C’est l’information de la journée à Genève : Pierre Maudet a effectué en novembre 2015 un voyage aux Emirats Arabes Unis dont les contours restent flous…

Pierre Maudet à Abu Dhabi

Le conseiller d’Etat a assisté au Grand Prix de Formule 1 d’Abu Dhabi en compagnie de sa famille, de son bras droit et d’un entrepreneur genevois. Le magistrat chargé de la sécurité et de l’économie indique à la Tribune de Genève qu’il s’agit d’un déplacement privé. Or, Pierre Maudet y a effectué des actes officiels : il a rencontré le prince héritier d’Abu Dhabi ainsi que le vice-président de l’Exécutif de l’Emirat. Raphaël Leroy, le rédacteur en chef de Radio Lac a enquêté durant plusieurs mois sur cette affaire. Ce qui frappe, ce sont les nombreuses contradictions du magistrat.

Pierre Maudet est parti du jeudi 26 au lundi 30 novembre 2015 à Abu Dhabi.

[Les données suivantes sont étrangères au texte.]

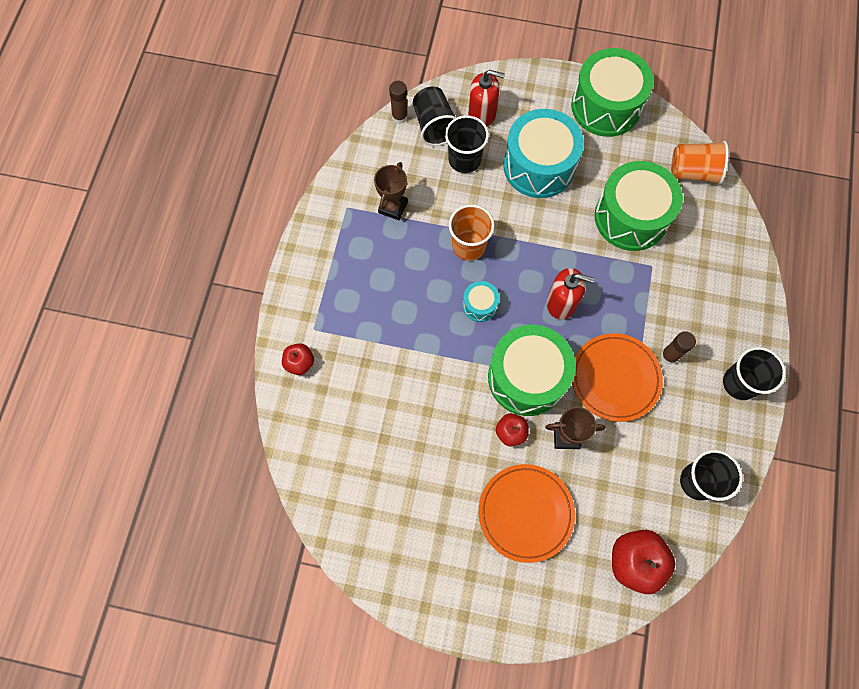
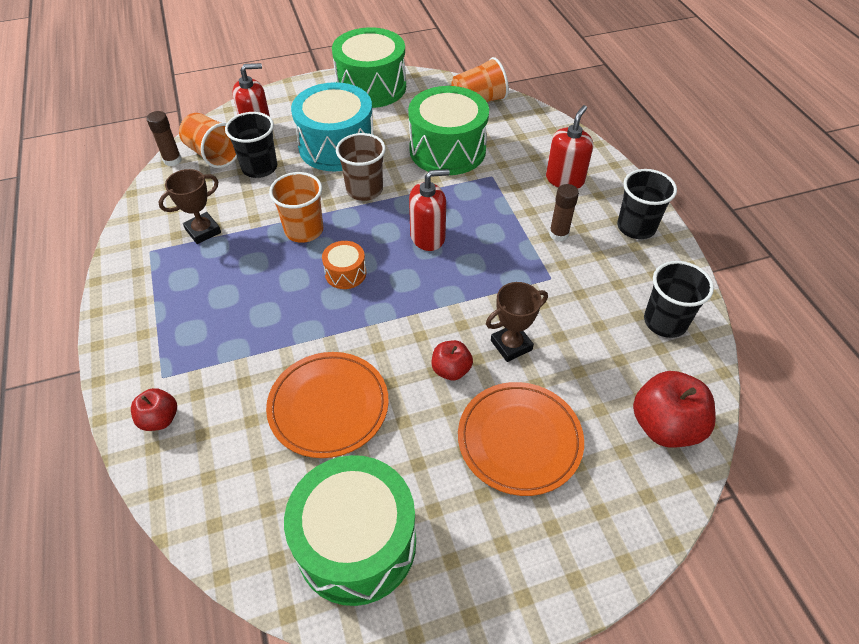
camera: 30 degrees left, 20 degrees down
brown trophy [374,162,408,220] -> brown trophy turned 60 degrees clockwise [158,169,221,244]
black cup [413,86,457,146] -> orange cup [179,113,237,168]
turquoise drum [463,281,499,322] -> orange drum [322,241,366,289]
green drum [488,325,576,416] -> green drum moved to [284,455,416,606]
orange plate [572,333,663,422] -> orange plate moved to [266,352,389,458]
none -> brown cup [336,133,386,201]
none -> red soap dispenser [546,105,593,189]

Il a voyagé avec sa femme et ses trois jeunes enfants. Il est passé par le service du protocole de l’aéroport de Genève avant que son chef de cabinet Patrick Baud-Lavigne et un professionnel de la construction l’utilisent à leur tour et les rejoignent dans l’avion. Tous ont volé ensemble en business class sur la compagnie Etihad Airways. Et il ne s’agit pas d’un upgrade comme le conseiller d’Etat l’évoque ce vendredi dans la Tribune de Genève.

Le 26 mai 2016, il y a tout juste deux ans maintenant, Pierre Maudet a eu un échange écrit avec le rédacteur en chef de Radio Lac, toujours en sa possession. L’intéressé confirmait avoir voyagé en business class, sans jamais faire état d’un quelconque upgrade. Il mentionnait d’ailleurs à l’époque avoir « déboursé 4000.- ce qui correspond très exactement au coût d'un vol aller-retour en business class pour 2 adultes et 3 enfants de moins de douze ans sur la compagnie Etihad, selon les sites de booking actuels ». Le conseiller d’Etat a manifestement et soudainement changé de version aujourd’hui.

En réalité, les 4000 francs avancés par Pierre Maudet correspondent au prix du voyage en business class pour une seule personne. Pour 5 voyageurs, le prix monte à plus de 30'000 francs aux dates du Grand Prix de Formule 1. Soit plus d’un salaire mensuel net d’un conseiller d’Etat genevois.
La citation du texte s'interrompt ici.